Throughout history, humanity has struggled to explain the apparent dichotomy between “physical” and “spiritual.” Some say the physical universe is all there is, while others vilify it as an obstruction to attaining a true spiritual self. Once we understand that meaningful reality only exists within a synthesis of physical and spiritual, we can shed this painful conflict that forces humanity to remain inevitably torn. The physical is, therefore, not inherently evil or profane; nor is it simply a vessel, or a means to a holy end. The physical grants each of us our unique space so that spirituality can be transformed from the realm of the universal to the realm of the individual. In other words, though God exists beyond the physical, we as spiritual beings cannot exist without the physical providing space for that existence (See Mesilat Yesharim 26 et al.).

Rebecca thus implored Jacob to prepare food, representative of the physical realm, and to aggressively appear as Esav’s clone, to prove that the physical and the spiritual can and must be unified. Consequently, Jacob’s declaration of “I am Esav, your firstborn son” involved none of the denial of a classic lie (aside from the fact that lying is permitted in critical situations: see Yevamot 55b). It was an unapologetic assertion to his father that he could connect to the physical world on the level of Esav, and that these powers should not be segregated (Ohr Hachaim Genesis 27, Rav Tzadok HaKohen Toldot, et al.). Indeed, Isaac sensed Jacob’s connection to the Garden of Eden (Tanchuma 16 18.Genesis Rabba 67:2) where physical and spiritual were once integrated at the highest level. That is why, when Isaac realized what Jacob had done, he confirmed Jacob’s physical blessings instead of reacting with anger (Genesis Rabba 67:2). Finally, this concept is eventually symbolized by Jacob’s ladder, which represents the necessary interrelationship of the realms of the heavens (spiritual) and the earth (physical) along an uninterrupted continuum (Genesis Rabba 69:7).
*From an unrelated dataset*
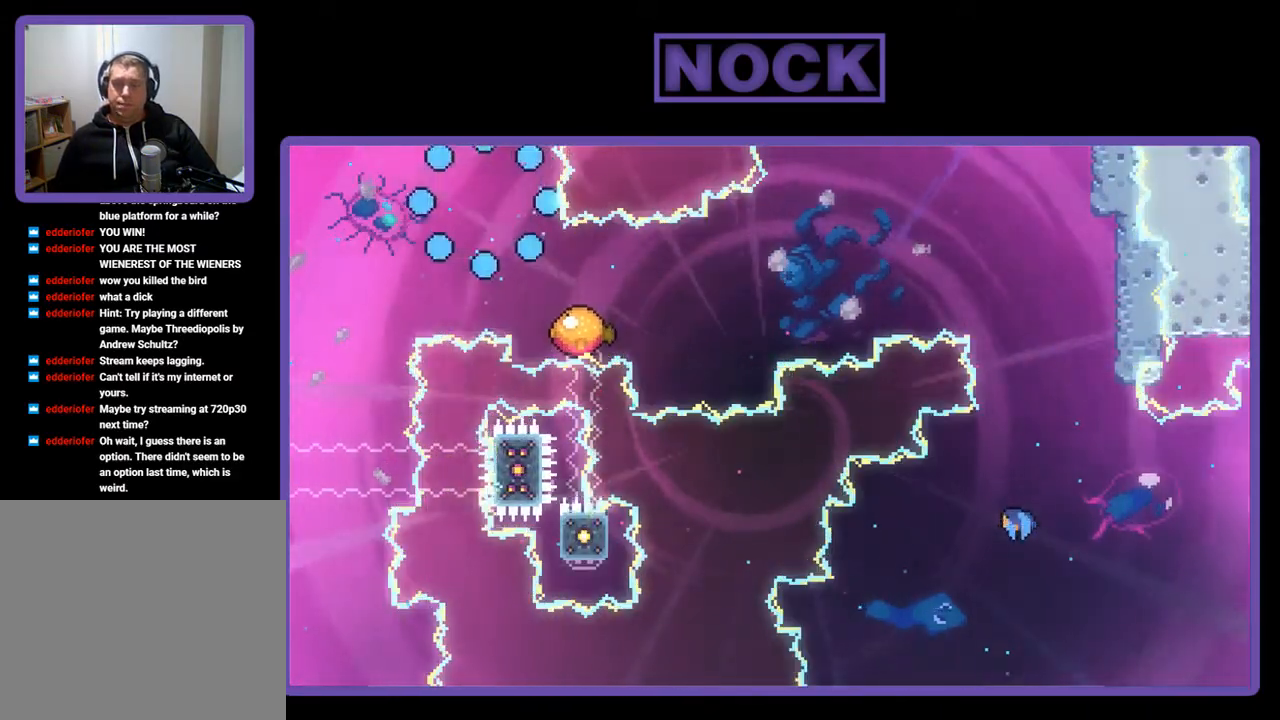
{"buttons": [], "left_stick": "center", "events": []}
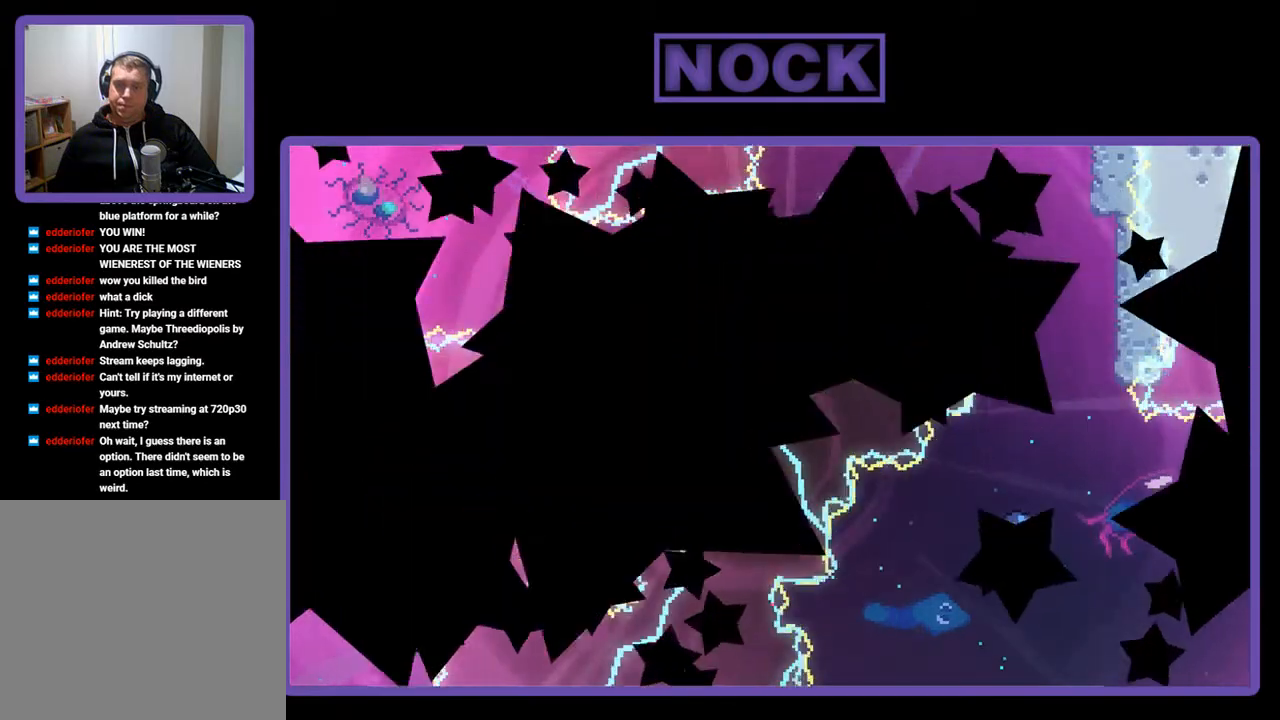
{"buttons": ["R2"], "left_stick": "center", "events": [[383, "R2", "down"]]}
Although our physical universe seems eternally polarized between good and evil, eternal and ephemeral, religious and secular; the Torah’s definition of holiness lies specifically in the successful integration of both the physical and the spiritual. Societal and religious conventions sometimes convince us that the physical world is the antithesis to holiness; however, Rebecca and Jacob taught us that the objective is “Tiferet” or “synthesis” (Zohar Chadash, Yitro), where our physical and spiritual selves are intertwined in a single whole, each dependent on, and developing from, the other (Tikunei Zohar 70). Our jobs, our health, our physical desires, should not be viewed as an unfortunate consequence of life in a physical universe or even as a means to a spiritual end. Rather, our physical existence is the form that allows us to develop as unique spiritual beings. To deny the physical is to deny the very aspect in which the spiritual is manifest, and ultimately, our ability to attain holiness.